AGS: Feeling Useful May Enhance Function in Elderly
Study links feeling useful with improved coordination, balance, gait, and upper and lower limb strength
TUESDAY, May 8 (HealthDay News) -- In older adults, feelings of usefulness are associated with higher levels of physical performance, according to research presented this week at the American Geriatrics Society's annual scientific meeting in Seattle.
Taya C. Varteresian, M.S., of Kirksville College of Osteopathic Medicine in Kirksville, Mo., and colleagues assessed feelings of usefulness and physical performance in nearly 900 subjects aged 70 to 79 at baseline, and during a follow-up exam three years later.

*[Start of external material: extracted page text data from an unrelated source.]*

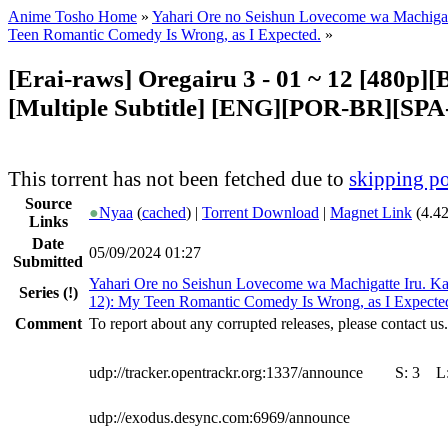
Anime Tosho Home
»
Yahari Ore no Seishun Lovecome wa Machigat
Teen Romantic Comedy Is Wrong, as I Expected.
»
[Erai-raws] Oregairu 3 - 01 ~ 12 [480p
[Multiple Subtitle] [ENG][POR-BR][SP
This torrent has not been fetched due to
skipping po
Source
●
Nyaa
(
cached
) |
Torrent Download
|
Magnet Link
(4.4
Links
Date
05/09/2024 01:27
Submitted
Yahari Ore no Seishun Lovecome wa Machigatte Iru. K
Series
(!)
12): My Teen Romantic Comedy Is Wrong, as I Expecte
Comment
To report about any corrupted releases, please contact us.
udp://tracker.opentrackr.org:1337/announce
S:
3
L
udp://exodus.desync.com:6969/announce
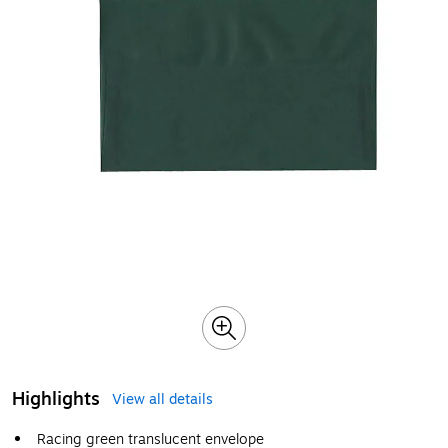
Highlights
View all details
Racing green translucent envelope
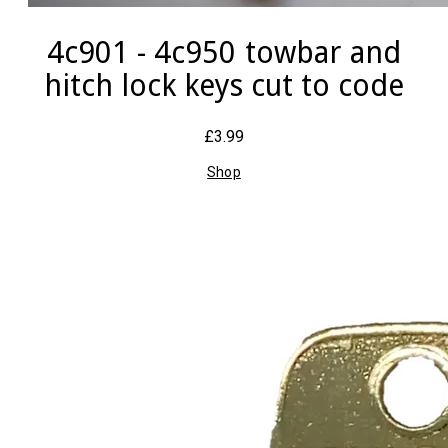
4c901 - 4c950 towbar and
hitch lock keys cut to code
£3.99
Shop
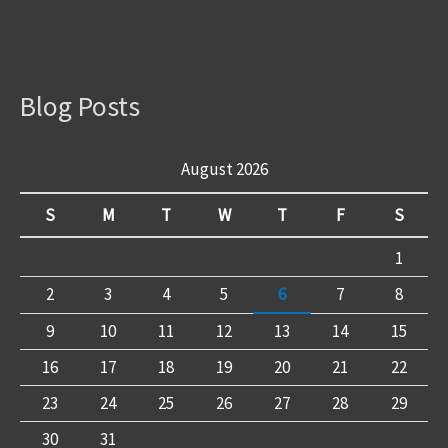
Blog Posts
August 2026
S
M
T
W
T
F
S
1
2
3
4
5
6
7
8
9
10
11
12
13
14
15
16
17
18
19
20
21
22
23
24
25
26
27
28
29
30
31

The researchers found a positive correlation between feelings of usefulness and higher levels of physical performance, even after adjusting for conditions that adversely affect physical performance. They also found that subjects who felt increasingly useful over time were more likely to experience improvements in coordination, balance, gait, and upper and lower limb strength.
"Previous research with older adults in the MacArthur study has documented that those with low feelings of usefulness are more likely to show increases in physical disability and to die over a seven-year period," Varteresian said in a statement. "Thus, the associations observed between feelings of usefulness and physical performance ability in this study may play a role in these health outcomes."